[Records from a collection]
══════════
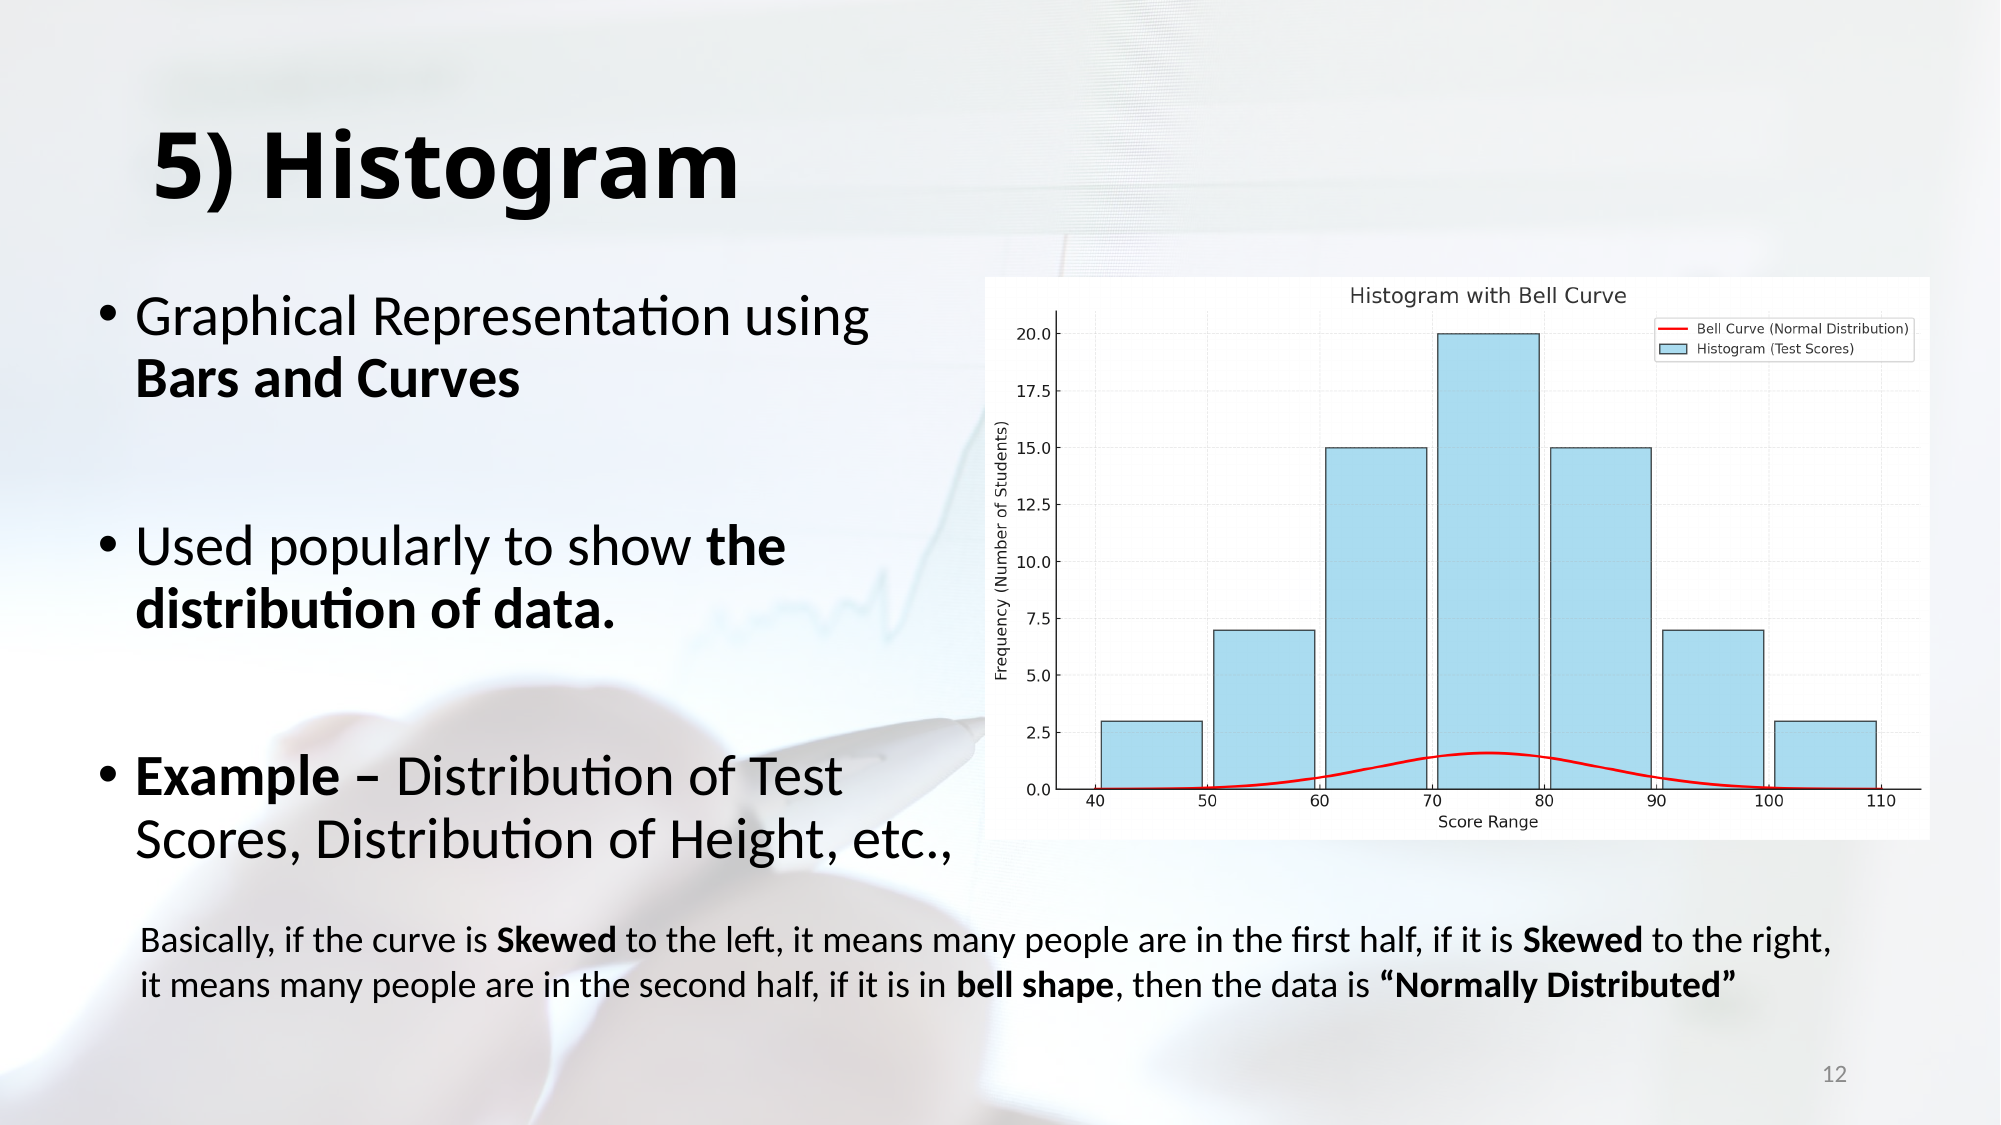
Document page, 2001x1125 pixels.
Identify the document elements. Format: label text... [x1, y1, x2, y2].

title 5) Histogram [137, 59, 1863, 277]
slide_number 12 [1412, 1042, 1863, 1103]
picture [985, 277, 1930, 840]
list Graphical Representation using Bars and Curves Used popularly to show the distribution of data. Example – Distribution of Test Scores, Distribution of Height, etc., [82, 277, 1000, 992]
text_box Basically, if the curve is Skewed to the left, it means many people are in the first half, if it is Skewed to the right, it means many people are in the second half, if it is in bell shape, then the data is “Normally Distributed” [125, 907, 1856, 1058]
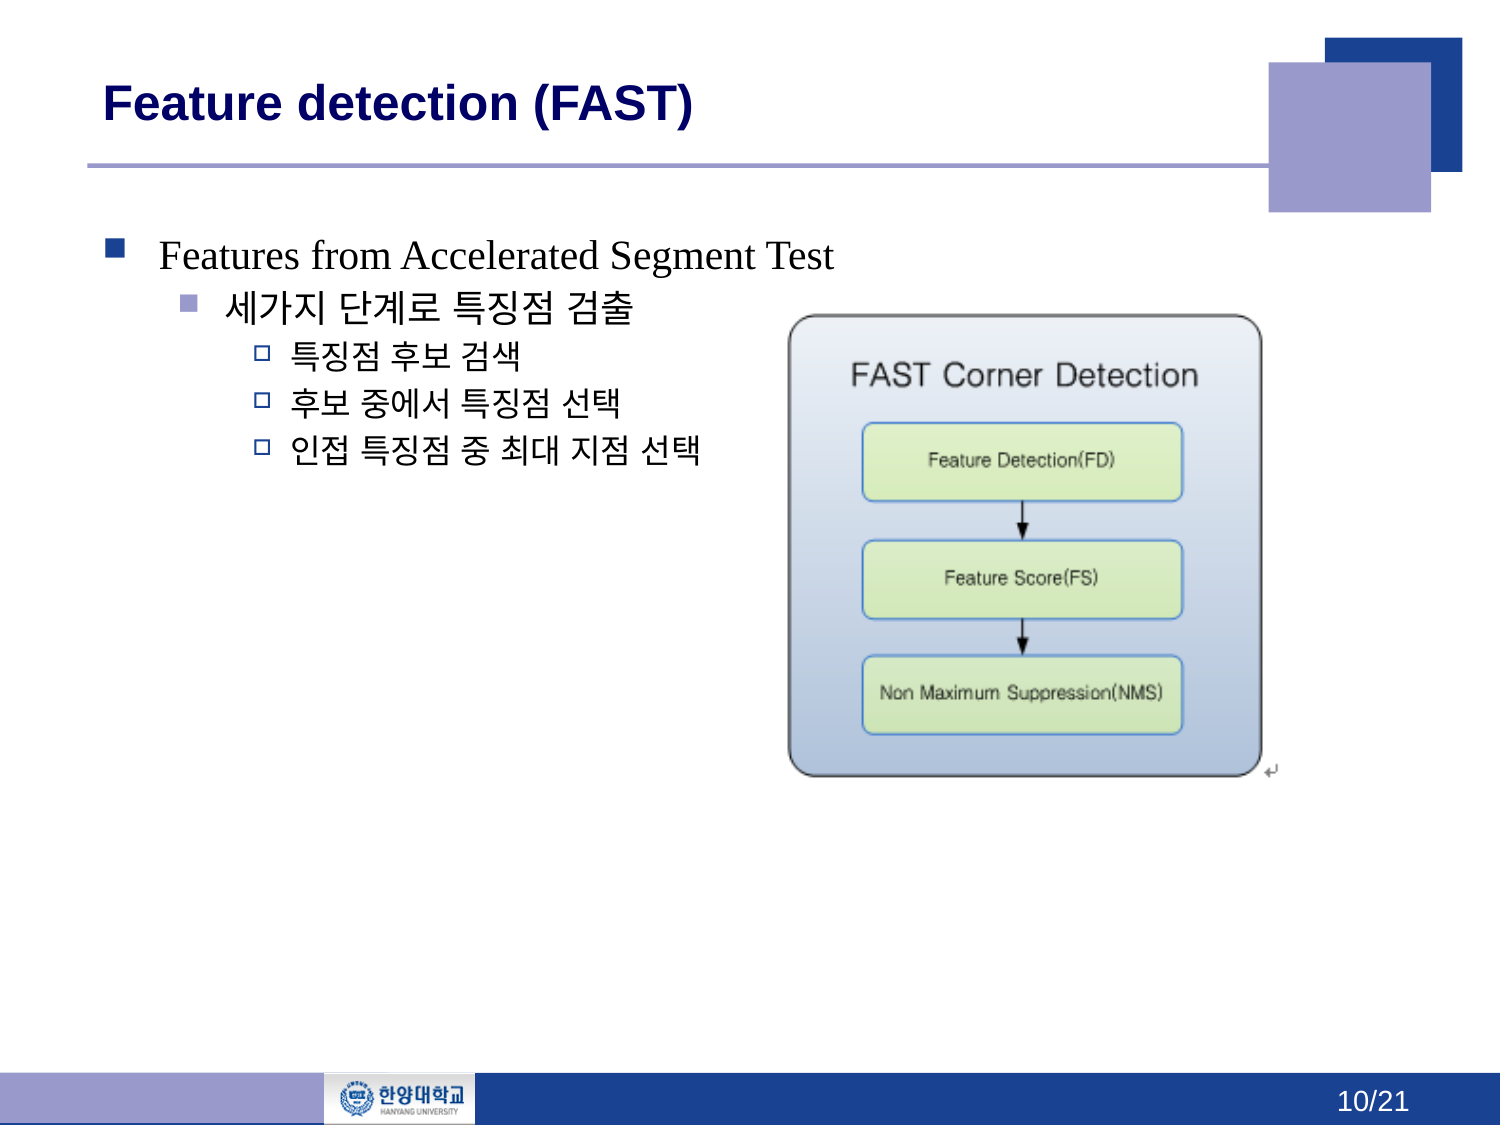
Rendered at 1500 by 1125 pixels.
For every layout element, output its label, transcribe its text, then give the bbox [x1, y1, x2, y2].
══════════
*What you need to do*:
Counting the line that contains "Rendered at 1500 by 1125 pixels." as the first, copy exactly every line through the end of the records, and nothing else.

*Final answer*:
Rendered at 1500 by 1125 pixels.
For every layout element, output its label, transcribe its text, then give the bbox [x1, y1, x2, y2].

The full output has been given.